Kompakt floransan, halk arasında tasarruflu lamba olarak bilinir. Evet uzun süre kullanımlar için tasarruf sağlıyor ve ömrü uzun oluyor ama sık açıp kapatınca ömrü tükeniyor. Beklenen tasarrufu sağlamıyor. Özellikle tuvaletlerde bu lambanın kullanılmasının bir anlamı yok. Halojen lamba kullanmak daha iyi ve tasarruflu.

Aydınlatma üst kurulu olmalı

İstanbul'da birçok tarihî ve kültürel yapı aydınlatılıyor. Mesela Boğaziçi Köprüsü ışıl ışıl. Kız Kulesi ve Galata Kulesi de öyle. Sultanahmet ve Ayasofya da. Yenilerde Marmara Üniversitesi Haydarpaşa kampüs binası ve Selimiye Kışlası, Kuleli Askeri Lisesi de aydınlatıldı. Süleymaniye Camii ve İstanbul Erkek Lisesi de. Bu yapıların her biri bir başka kurum tarafından aydınlatıldı. İl Özel İdaresi, Karayolları, Büyükşehir Belediyesi... Büyük paralar akıtıldı. Aydınlatma tasarımcıları daha az maliyetle daha doğru aydınlatma stili kullanılabileceğini düşünüyor. Yine onlara göre İstanbul'da bir aydınlatma curcunası yaşanıyor.

Aydınlatma tasarımcısı Zeki Kadirbeyoğlu; "Bizde büyük binalar yapılıyor, Avrupa'nın en büyük adli binası nasıl aydınlatılacak kamuoyuyla paylaşılmıyor. Tarihî yapılar aydınlatılıyor, proje nasıl, diğer yapılarla bütünlüğü var mı bilinmiyor. Fransa'da elektrik idaresine bağlı bir ofisin kontrolünde geçiyor bütün işler.
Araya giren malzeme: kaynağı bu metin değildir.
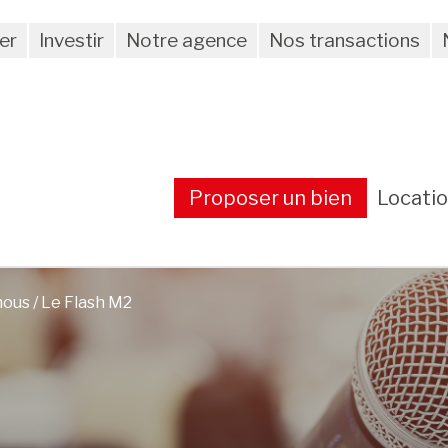
er
Investir
Notre agence
Nos transactions
Proposer un bien
Locati
nous
/ Le Flash M2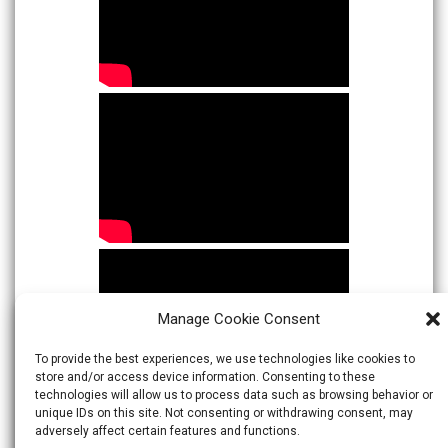
Manage Cookie Consent
To provide the best experiences, we use technologies like cookies to
store and/or access device information. Consenting to these
technologies will allow us to process data such as browsing behavior or
unique IDs on this site. Not consenting or withdrawing consent, may
adversely affect certain features and functions.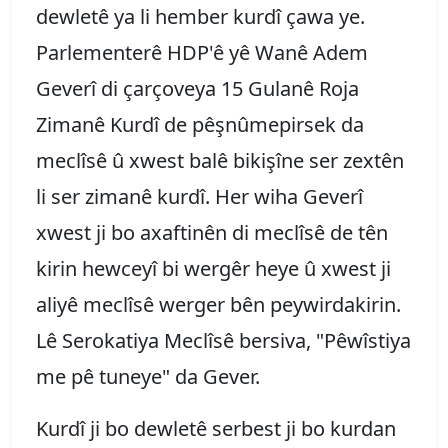
dewletê ya li hember kurdî çawa ye.
Parlementerê HDP'ê yê Wanê Adem
Geverî di çarçoveya 15 Gulanê Roja
Zimanê Kurdî de pêşnûmepirsek da
meclîsê û xwest balê bikişîne ser zextên
li ser zimanê kurdî. Her wiha Geverî
xwest ji bo axaftinên di meclîsê de tên
kirin hewceyî bi wergêr heye û xwest ji
aliyê meclîsê werger bên peywirdakirin.
Lê Serokatiya Meclîsê bersiva, "Pêwîstiya
me pê tuneye" da Gever.
Kurdî ji bo dewletê serbest ji bo kurdan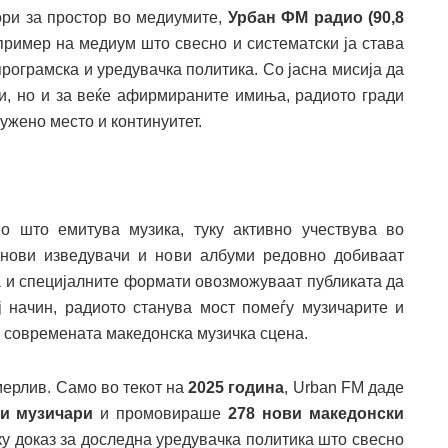
ори за простор во медиумите,
Урбан ФМ радио (90,8
пример на медиум што свесно и систематски ја става
програмска и уредувачка политика. Со јасна мисија да
и, но и за веќе афирмираните имиња, радиото гради
ужено место и континуитет.
о што емитува музика, туку активно учествува во
, нови изведувачи и нови албуми редовно добиваат
та и специјалните формати овозможуваат публиката да
ој начин, радиото станува мост помеѓу музичарите и
а современата македонска музичка сцена.
мерлив. Само во текот на
2025 година
, Urban FM даде
ки музичари
и промовираше
278 нови македонски
уку доказ за доследна уредувачка политика што свесно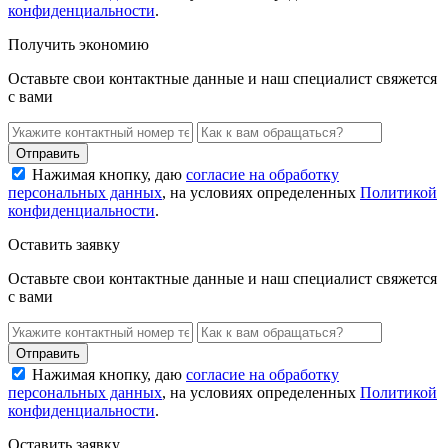
конфиденциальности
.
Получить экономию
Оставьте свои контактные данные и наш специалист свяжется
с вами
Нажимая кнопку, даю
согласие на обработку
персональных данных
, на условиях определенных
Политикой
конфиденциальности
.
Оставить заявку
Оставьте свои контактные данные и наш специалист свяжется
с вами
Нажимая кнопку, даю
согласие на обработку
персональных данных
, на условиях определенных
Политикой
конфиденциальности
.
Оставить заявку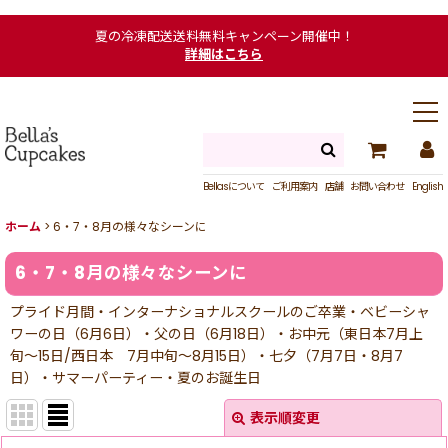
夏の冷凍配送送料無料キャンペーン開催中！
詳細はこちら
Bellasについて
ご利用案内
店舗
お問い合わせ
English
ホーム
>
6・7・8月の様々なシーンに
6・7・8月の様々なシーンに
プライド月間・インターナショナルスクールのご卒業・ベビーシャ
ワーの日（6月6日）・父の日（6月18日）・お中元（東日本7月上
旬〜15日/西日本 7月中旬〜8月15日）・七夕（7月7日・8月7
日）・サマーパーティー・夏のお誕生日
表示順変更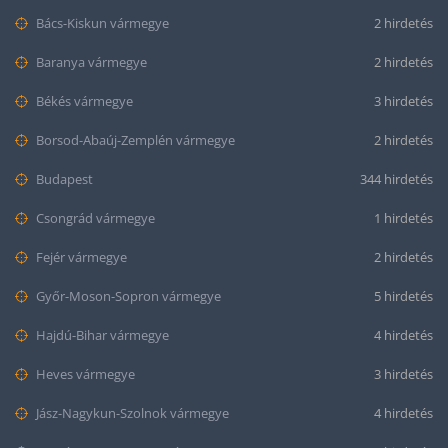
Bács-Kiskun vármegye
2 hirdetés
Baranya vármegye
2 hirdetés
Békés vármegye
3 hirdetés
Borsod-Abaúj-Zemplén vármegye
2 hirdetés
Budapest
344 hirdetés
Csongrád vármegye
1 hirdetés
Fejér vármegye
2 hirdetés
Győr-Moson-Sopron vármegye
5 hirdetés
Hajdú-Bihar vármegye
4 hirdetés
Heves vármegye
3 hirdetés
Jász-Nagykun-Szolnok vármegye
4 hirdetés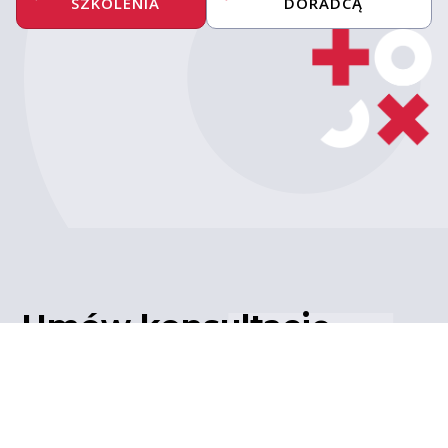
SZKOLENIA
DORADCĄ
Umów konsultację
z ekspertem
Porozmawiaj z naszym
ekspertem IT – poznaj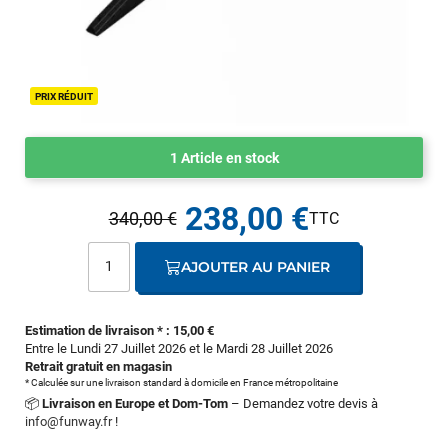
PRIX RÉDUIT
1 Article en stock
238,00 €
340,00 €
AJOUTER AU PANIER
Estimation de livraison * : 15,00 €
Entre le Lundi 27 Juillet 2026 et le Mardi 28 Juillet 2026
Retrait gratuit en magasin
* Calculée sur une livraison standard à domicile en France métropolitaine
📦
Livraison en Europe et Dom-Tom
– Demandez votre devis à
info@funway.fr
!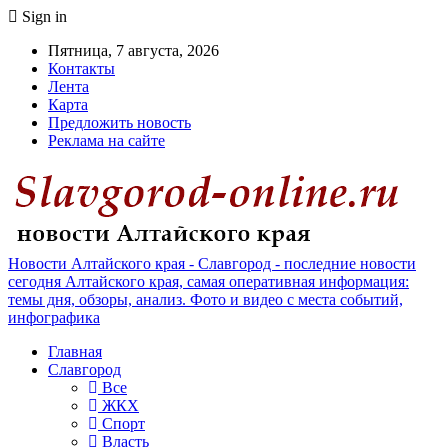
Sign in
Пятница, 7 августа, 2026
Контакты
Лента
Карта
Предложить новость
Реклама на сайте
Новости Алтайского края - Славгород - последние новости
сегодня Алтайского края, самая оперативная информация:
темы дня, обзоры, анализ. Фото и видео с места событий,
инфографика
Главная
Славгород
Все
ЖКХ
Спорт
Власть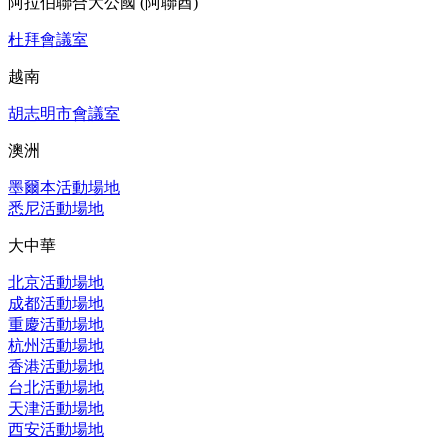
阿拉伯聯合大公國 (阿聯酋)
杜拜會議室
越南
胡志明市會議室
澳洲
墨爾本活動場地
悉尼活動場地
大中華
北京活動場地
成都活動場地
重慶活動場地
杭州活動場地
香港活動場地
台北活動場地
天津活動場地
西安活動場地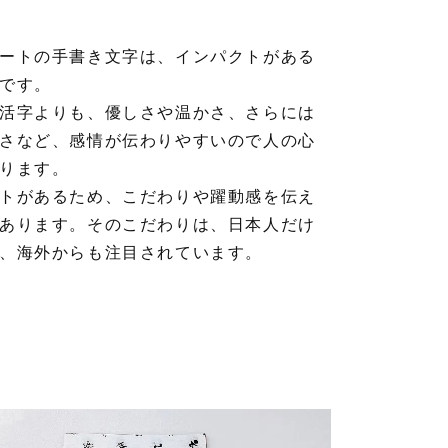
ートの手書き文字は、インパクトがある
です。
活字よりも、優しさや温かさ、さらには
さなど、感情が伝わりやすいので人の心
ります。
トがあるため、こだわりや躍動感を伝え
あります。そのこだわりは、日本人だけ
、海外からも注目されています。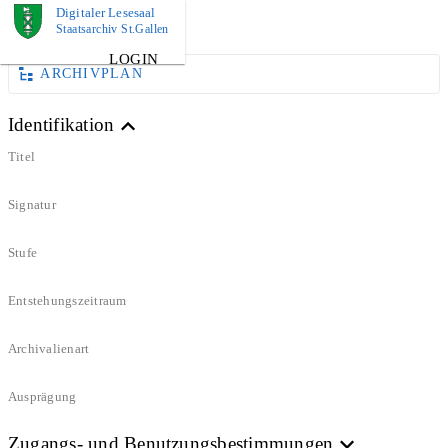
Digitaler Lesesaal
DOKUMENT
Staatsarchiv St.Gallen
LOGIN
ARCHIVPLAN
Identifikation
Titel
Signatur
Stufe
Entstehungszeitraum
Archivalienart
Ausprägung
Zugangs- und Benutzungsbestimmungen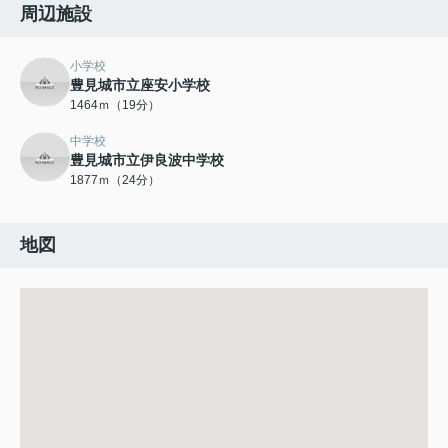
周辺施設
小学校
豊見城市立座安小学校
1464ｍ（19分）
中学校
豊見城市立伊良波中学校
1877ｍ（24分）
地図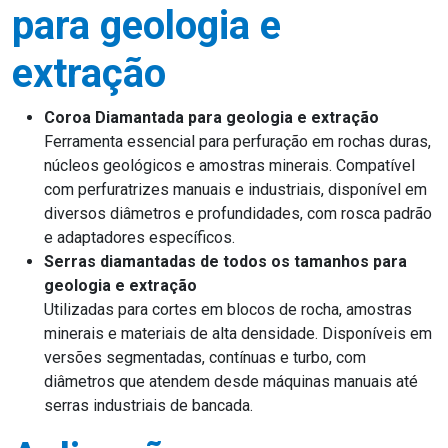
para geologia e
extração
Coroa Diamantada para geologia e extração
Ferramenta essencial para perfuração em rochas duras,
núcleos geológicos e amostras minerais. Compatível
com perfuratrizes manuais e industriais, disponível em
diversos diâmetros e profundidades, com rosca padrão
e adaptadores específicos.
Serras diamantadas de todos os tamanhos para
geologia e extração
Utilizadas para cortes em blocos de rocha, amostras
minerais e materiais de alta densidade. Disponíveis em
versões segmentadas, contínuas e turbo, com
diâmetros que atendem desde máquinas manuais até
serras industriais de bancada.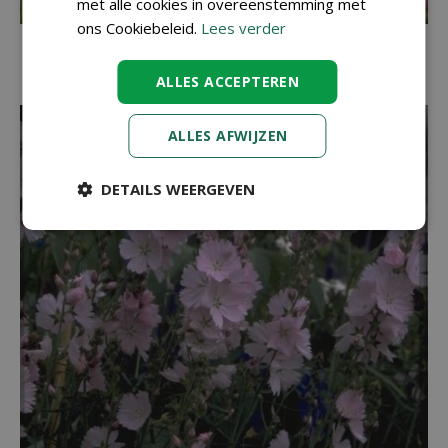
met alle cookies in overeenstemming met
ons Cookiebeleid.
Lees verder
Griekse malva
Sidalcea 'Rosy Gem'
ALLES ACCEPTEREN
ALLES AFWIJZEN
DETAILS WEERGEVEN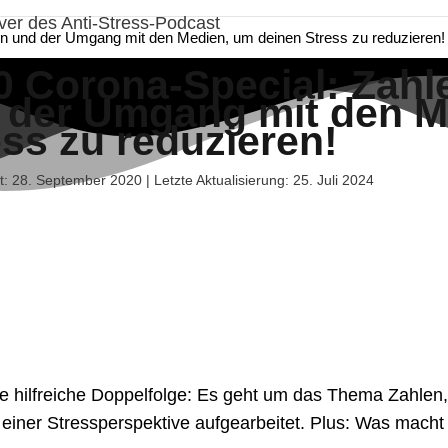
en und der Umgang mit den Medien, um deinen Stress zu reduzieren!
0 Corona-Special: Zahl
 der Umgang mit den M
ess zu reduzieren!
ht: 28. September 2020 | Letzte Aktualisierung: 25. Juli 2024
e hilfreiche Doppelfolge: Es geht um das Thema Zahlen
 einer Stressperspektive aufgearbeitet. Plus: Was mach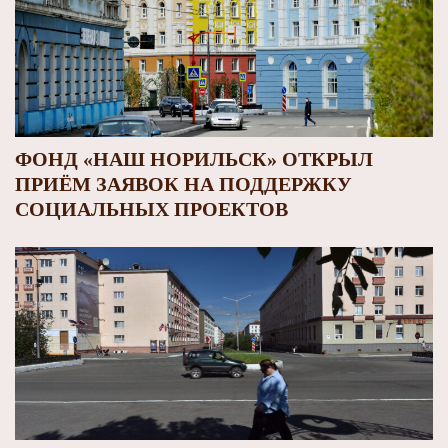
ФОНД «НАШ НОРИЛЬСК» ОТКРЫЛ
ПРИЁМ ЗАЯВОК НА ПОДДЕРЖКУ
СОЦИАЛЬНЫХ ПРОЕКТОВ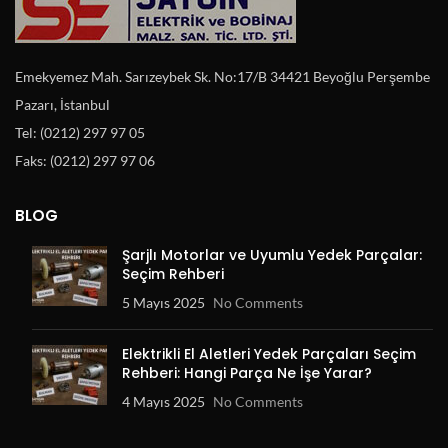
Emekyemez Mah. Sarızeybek Sk. No:17/B 34421 Beyoğlu Perşembe
Pazarı, İstanbul
Tel: (0212) 297 97 05
Faks: (0212) 297 97 06
BLOG
Şarjlı Motorlar ve Uyumlu Yedek Parçalar:
Seçim Rehberi
5 Mayıs 2025
No Comments
Elektrikli El Aletleri Yedek Parçaları Seçim
Rehberi: Hangi Parça Ne İşe Yarar?
4 Mayıs 2025
No Comments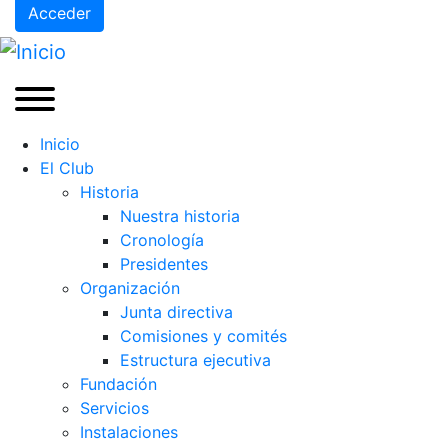
Acceder
Inicio
El Club
Historia
Nuestra historia
Cronología
Presidentes
Organización
Junta directiva
Comisiones y comités
Estructura ejecutiva
Fundación
Servicios
Instalaciones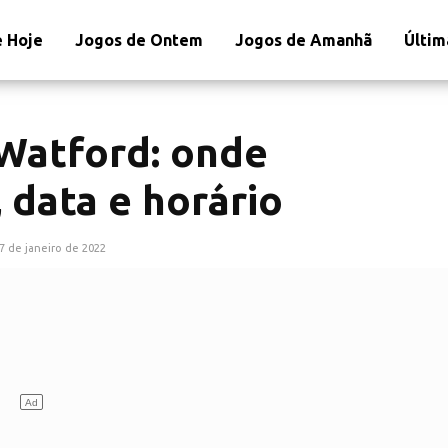
 Hoje
Jogos de Ontem
Jogos de Amanhã
Últim
Watford: onde
, data e horário
7 de janeiro de 2022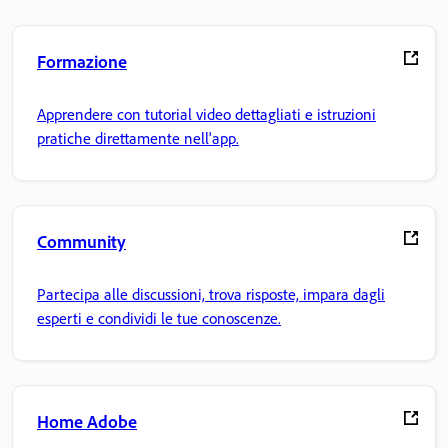
Formazione
Apprendere con tutorial video dettagliati e istruzioni
pratiche direttamente nell'app.
Community
Partecipa alle discussioni, trova risposte, impara dagli
esperti e condividi le tue conoscenze.
Home Adobe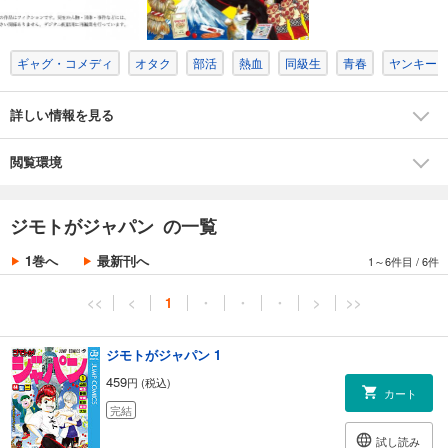
ギャグ・コメディ
オタク
部活
熱血
同級生
青春
ヤンキー
詳しい情報を見る
閲覧環境
ジモトがジャパン の一覧
1巻へ
最新刊へ
1～6件目
/
6件
<<
<
1
・
・
・
>
>>
ジモトがジャパン 1
459
円 (税込)
カート
完結
試し読み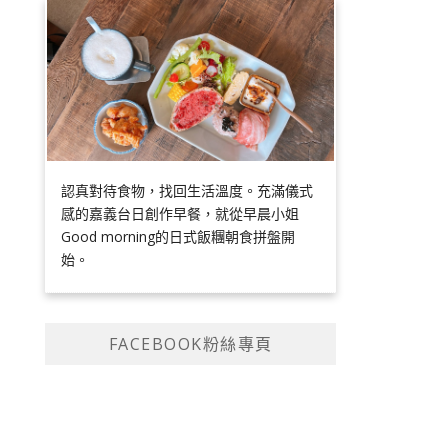
認真對待食物，找回生活溫度。充滿儀式
感的嘉義台日創作早餐，就從早晨小姐
Good morning的日式飯糰朝食拼盤開
始。
FACEBOOK粉絲專頁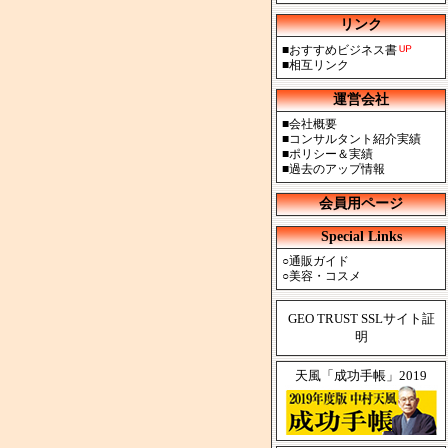
リンク
■
おすすめビジネス書
■
相互リンク
運営会社
■
会社概要
■
コンサルタント紹介実績
■
ポリシー＆実績
■
過去のアップ情報
会員用ページ
Special Links
○
通販ガイド
○
美容・コスメ
GEO TRUST SSLサイト証
明
天風「成功手帳」2019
Moskova'yı da aynı büro ışıklandırdı. Bu şehirlerde dil bütünlüğü var. İstanbul'da da bu olmalı." diyor. Aslında İstanbul'da da Büyükşehir Belediyesi'ne bağlı "Şehir Aydınlatma ve Enerji Müdürlüğü" var. Fakat buranın uzun uğraşlarla hazırladığı projeler bir dizi bürokratik engeller yüzünden uygulamaya geçmedi. Çünkü şehir ve yapılar için büyük bir kurumlar kargaşası var.